Their background perhaps explains why the McKellars were able to behave in such an abhorrent and detached way.

According to a report in the Daily Record,

Locals in Glen Coe have told how the twins, who worked as stalkers on a hunting estate, had been exposed to the killing of animals for much of their lives.”

Another local told reporters that the boys had grown up “in a life where shooting animals, trapping them was a way of life“.

There is of course ample research which shows that there is a direct link between acts of cruelty to animals and violence toward humans.
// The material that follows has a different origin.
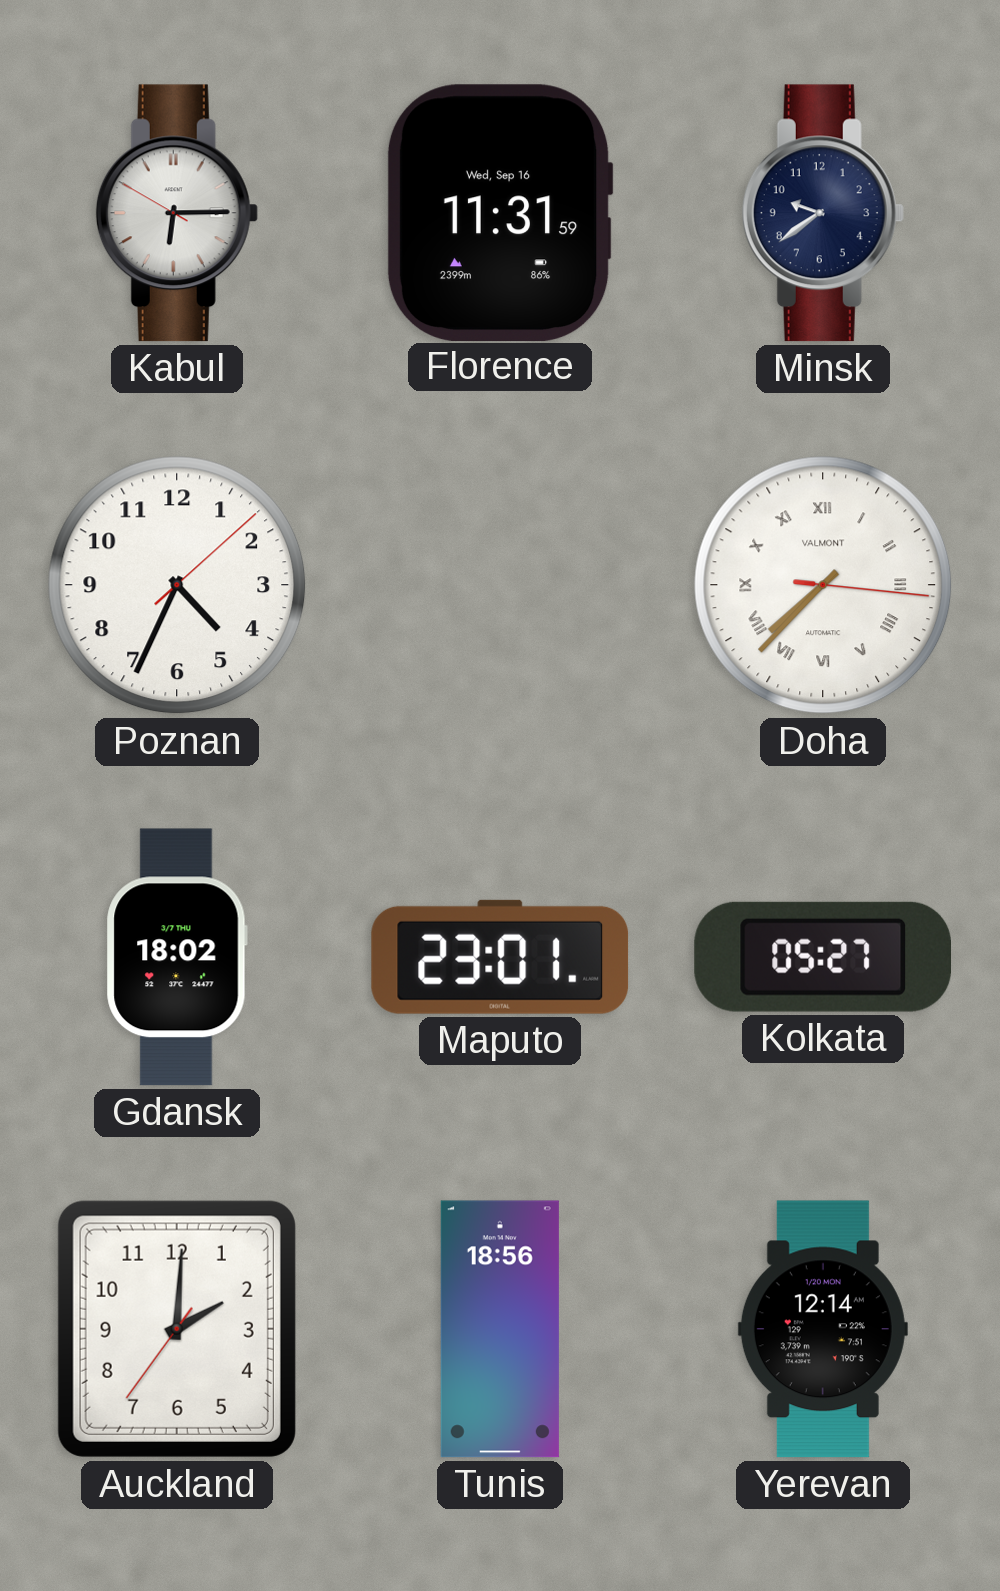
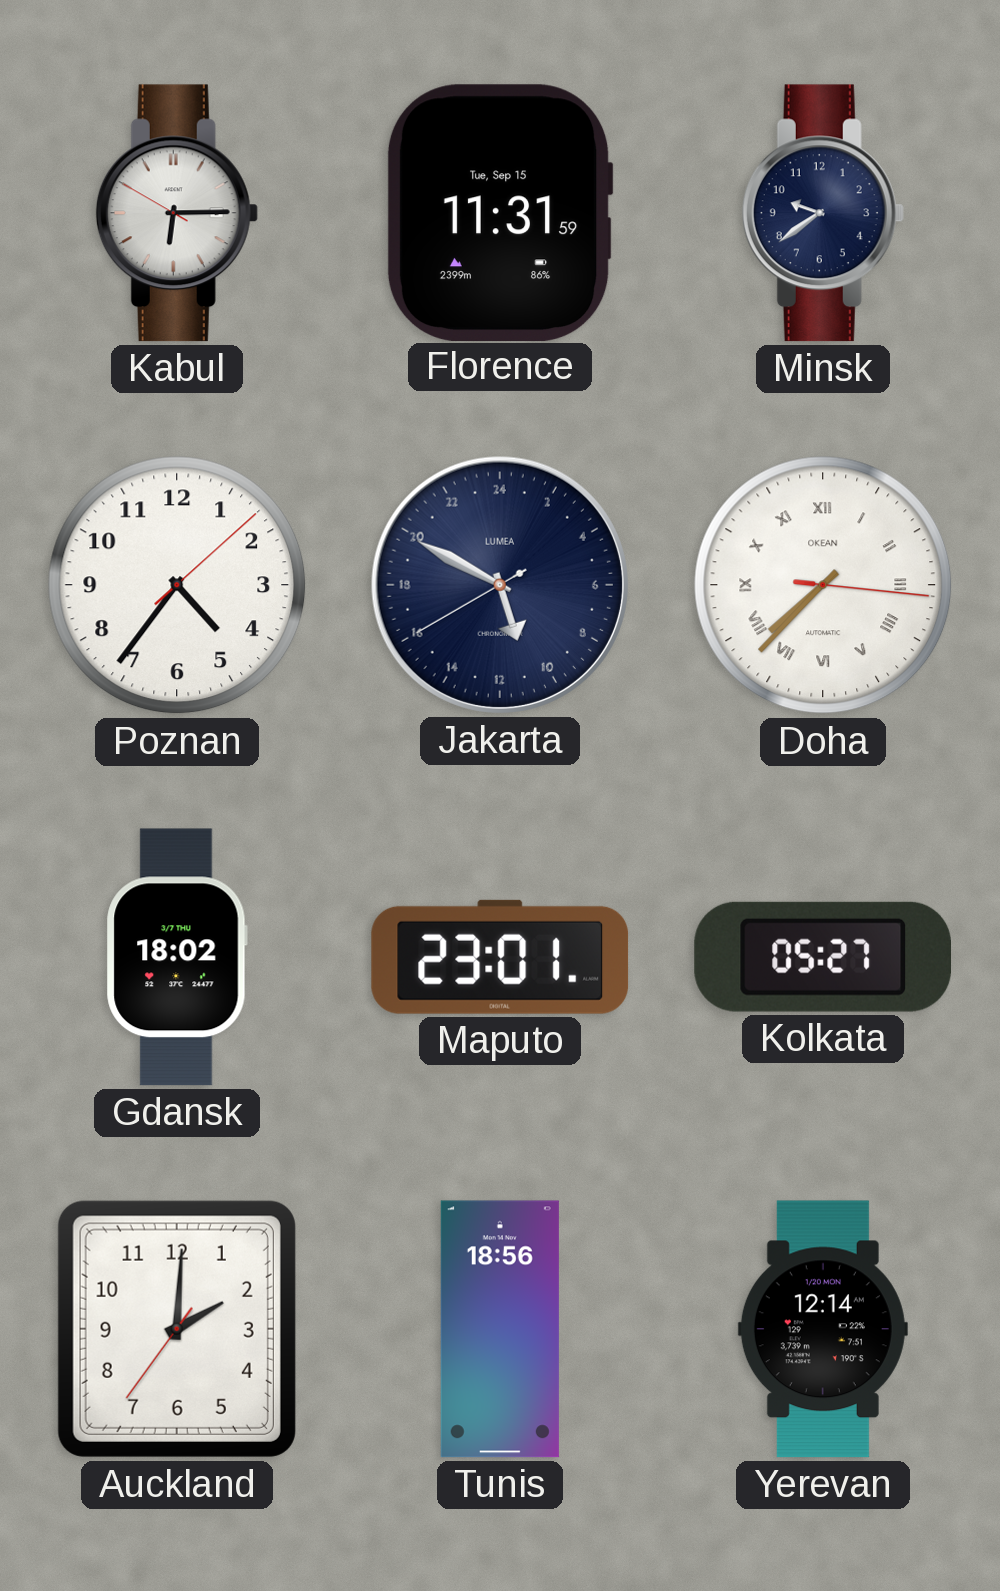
Florence date: Wed, Sep 16 -> Tue, Sep 15
Poznan: 4:34 -> 4:36
Jakarta: none -> 10:49
Doha brand: VALMONT -> OKEAN
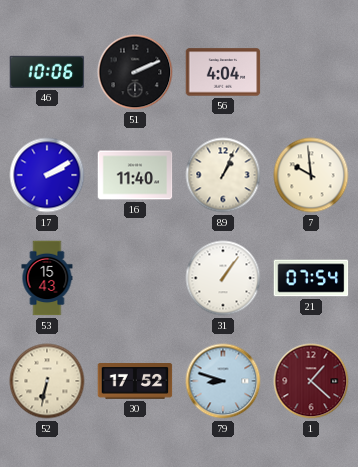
A landmark 1997 study by the Massachusetts Society for the Prevention of Cruelty to Animals and Northeastern University found that animal abusers are five times as likely to also harm other humans.

 

Sentencing

Sentencing of the evil McKellar brothers will take place in August. While originally charged with murder, advocate depute Alex Prentice KC announced the charges against the McKellar brothers had been amended. Alexander McKellar has admitted to a reduced charge of culpable homicide, but Robert McKellar’s not-guilty plea to the murder was accepted. Both also admit to attempting to defeat the ends of justice (known in other parts of the UK as ‘perverting the course of justice) by hiding Mr Parsons body and not reporting the incident.

All reasonable people will of course offer their condolences to the family of Mr Parsons for their loss and the enormous grief they will have suffered not knowing for years what had happened to their loved one.